--- Passage provided ---
============

Row	Character range	Key	Character range	Value
1	1..6	Title:	8..47	title
	54..58	Date:	59..68	cdate
	71..75	Time:	76..86	ctime
2	1..6	Site:	8..47	site
3	1..6	Type:	8..22	type
4	1..6	Units:	8..17	units
5	1..6	Date:	8..17	fdate
	19..20	to	22..31	ldate
	36..45	Interval:	47..n	interval
6	<<blank line>>

where:

title is a string describing the file’s contents

cdate is the date on which the time series was created (dd/mm/yyyy)

ctime is the time on cdate when the time series was created (hh:mm:ss.ms)

site is a string describing the measurement site

type is a string specifying the data type (eg. precipitation, evaporation, gauged flow)

units is a string specifying the units of data (eg. mm, mm*0.1, ML/day)

fdate is the first date in the time series (dd/mm/yyyy)

ldate is the last date in the time series (dd/mm/yyyy)

interval is a string defining the collection interval (eg. daily, monthly)

Table 22. IQQM data file format (table)

Row	Logical column (fixed width)
Row	1	2..13	14
+0	Year: year Factor= factor
+1	<<divider line>>
+2		dd	Total
+3	<<divider line>>
+4.. +15	mmm	value	mtotal
+16	<<divider line>>
+17			ytotal
+18	<<divider line>>

where:

year defines the year implied for the following table (yyyy)

factor (if present) each value in the table is multiplied by factor (if omitted, the default is 1.0)

dd is the day of the month from 01..31 (zero-padded)

mmm is the first three characters of the name of the month (eg. Jan, Feb)

value is a data point. There should be as many data points in the row as the month has days

mtotal is the sum of the daily values in the month

ytotal is the sum of the monthly values in the year.

Table 23. IQQM data file format (quality indicators)

Character	Interpretation
" " (space)	Accept value as is
*	Multiply value by +1,000.0
e	The value is only an estimate
E	The value is only an estimate but it should be multiplied by 1,000
n	Multiply value by -1.0
N	Multiply value by -1,000.0
?	Missing data indication (typically input as "-1?")

MFM monthly rainfall files

A .MRF text file format contains a header line followed by a line giving the number of years of data. Data are formatted in lines with year given first, followed by 12 monthly values, all space separated. The format is shown in Table 24.

Table 24. .MRF data file format

Row	Column (space-delimited)
Row	1	2..13
1	desc
2	nyears
3..n	years	mvalue

where:

desc is a string describing the file’s contents (eg "Swiftflow River @ Wooden Bridge")

nyears states the number of years (rows) of data in the file

year is the year of observation (four digits)

============

--- Supplied data ---
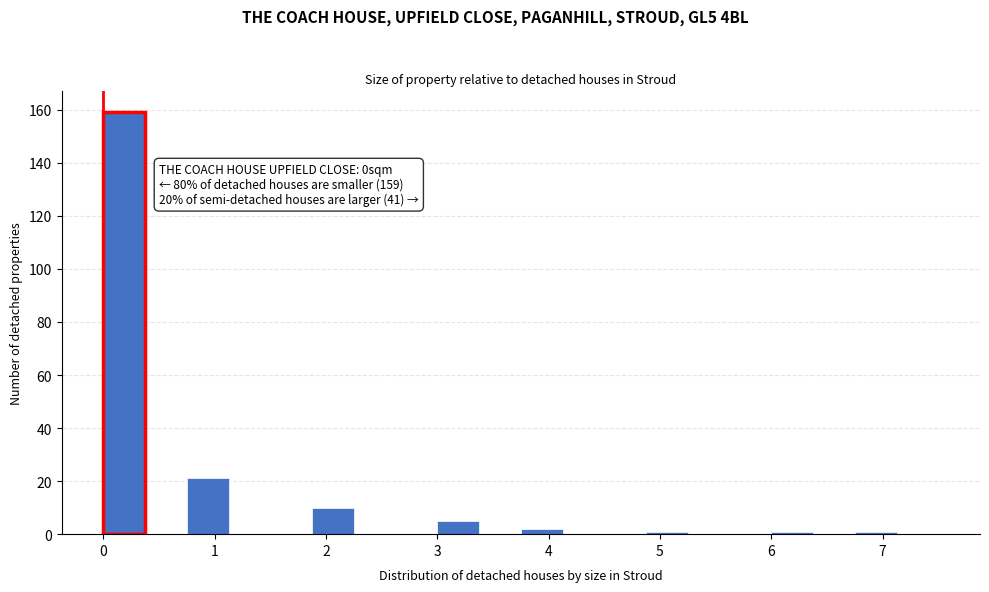

Read against the x-axis, roughly where is the centre of the tallest bar?

0.2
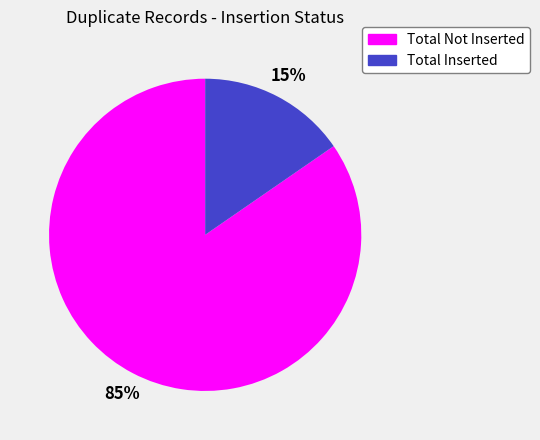

Do Total Inserted and Total Not Inserted together represent more than half of the pie?

Yes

============

--- Questions to answer ---
- A) Reproduce everything in the data file format passage above from "MFM monthly rainfall" down to "in Table 24.".
- B) Resume the passage on data file formats above, picking up right after its final line.

--- Solved problems ---
- A)
MFM monthly rainfall files

A .MRF text file format contains a header line followed by a line giving the number of years of data. Data are formatted in lines with year given first, followed by 12 monthly values, all space separated. The format is shown in Table 24.

- B)
mvalue is a data point. Each year should have 12 data points in the order January...December.

Map window ASCII grids

The .MWASC ASCII grid is similar to .ASC except that the coordinates are offset by 1/2 cell size and the header rows do not have titles. Thus there are six header rows with parameters only, followed by the gridded data. The format is shown in Table 25.

Table 25. MWASC data file format

Row	Column (space-delimited)
Row	1	2..n
1	nc
2	nr
3	xc
4	yc
5	size
6	sentinel
7..n	value	value

where:

nc is the number of columns

nr is the number of rows

(xc,yc) are the coordinates of the center of the call at the lower left corner of the grid

size is the cell side length

sentinel is a null data string (eg. -9999)

value is a data point. There should be nc × nr data points.

SWAT daily time series

A SWAT daily rainfall time-series format file (.PCP) is an ASCII text file that contains daily time-series rainfall data. The file has a four line header followed by daily data values as shown in Table 26.

Table 26. .PCP data file format

Row	Column (space-delimited)
Row	1	2
1	desc
2	Lati	lat
3	Long	lon
4	Elev	mahd
5..n	yyyydddvvv.v

where:

desc is a string describing the file’s contents (eg. "Precipitation Input File")

lat is the latitude of the site in degrees (eg 14.77)

lon is the longitude of the site in degrees (eg 102.7)

mahd is the elevation of the site in metres (eg 167)

yyyy is the year

ddd is the Julian day offset within the year

vvv.v is the data value expressed as four digits with one decimal place.

Space delimited time series

A space- or tab-delimited (.SDT) column time-series format file is an ASCII text file that contains time-series data. There is no header line in the file. The format is shown in Table 27. Monthly and annual data can be entered using month and/or day number as 01. These files can be created in a spreadsheet application by saving correctly formatted columns to a text (.TXT) format.

Table 27. .SDT data file format

Row	Column (space-delimited)
Row	1	2	3	4
1..n	year	month	day	value

where:

year is the year of observation (four digits)

month is the month of observation (one or two digits)

day is the day of observation (one or two digits)

value is the data value to three decimal places (eg. 14.000).

SILO 5 time series

A QDNR .SILO5 daily time-series format file is an ASCII text file that contains daily time-series data. The format is shown in Table 28. This format sometimes uses the .TXT file extension.

Table 28. SILO 5 data file format

Row	Column (space-delimited)
Row	1	2	3	4	5
1..n	year	month	day	jday	value

where:

year is the year of observation (four digits)

month is the month of observation (one or two digits)

day is the day of observation (one or two digits)

jday is the Julian day offset within the year (one, two or three digits)

value is a data point.

SILO 8 time series

The .SILO8 format contains the full 8 column daily data set from the SILO data base. The file can have multiple header lines, enclosed in inverted commas. The format of data rows is shown in Table 29.

Table 29. SILO 8 data file format

Row	Column (space-delimited)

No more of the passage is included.